** Opening Source material block **

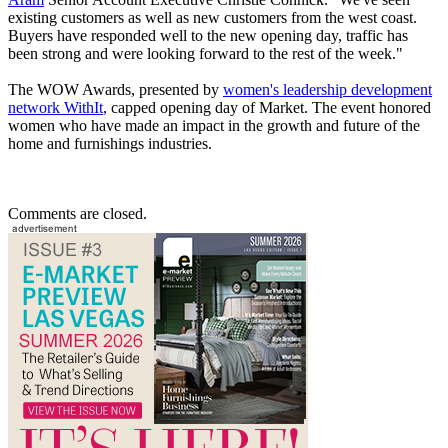
existing customers as well as new customers from the west coast.
Buyers have responded well to the new opening day, traffic has
been strong and were looking forward to the rest of the week."
The WOW Awards, presented by
women's leadership development
network WithIt
, capped opening day of Market. The event honored
women who have made an impact in the growth and future of the
home and furnishings industries.
Comments are closed.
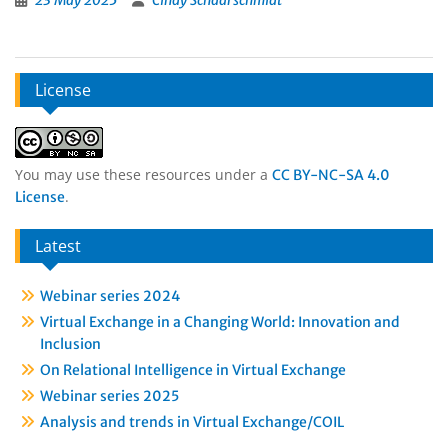
23 May 2025
Cindy Schaarschmidt
License
You may use these resources under a
CC BY-NC-SA 4.0
.
License
Latest
Webinar series 2024
Virtual Exchange in a Changing World: Innovation and
Inclusion
On Relational Intelligence in Virtual Exchange
Webinar series 2025
Analysis and trends in Virtual Exchange/COIL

** Closing Source material block **

• _Exercise objective_:
Set down every record word for word and leave out the pictures.

• _Answer for this exercise_:
existing customers as well as new customers from the west coast.
Buyers have responded well to the new opening day, traffic has
been strong and were looking forward to the rest of the week."
The WOW Awards, presented by
women's leadership development
network WithIt
, capped opening day of Market. The event honored
women who have made an impact in the growth and future of the
home and furnishings industries.
Comments are closed.
23 May 2025
Cindy Schaarschmidt
License
You may use these resources under a
CC BY-NC-SA 4.0
.
License
Latest
Webinar series 2024
Virtual Exchange in a Changing World: Innovation and
Inclusion
On Relational Intelligence in Virtual Exchange
Webinar series 2025
Analysis and trends in Virtual Exchange/COIL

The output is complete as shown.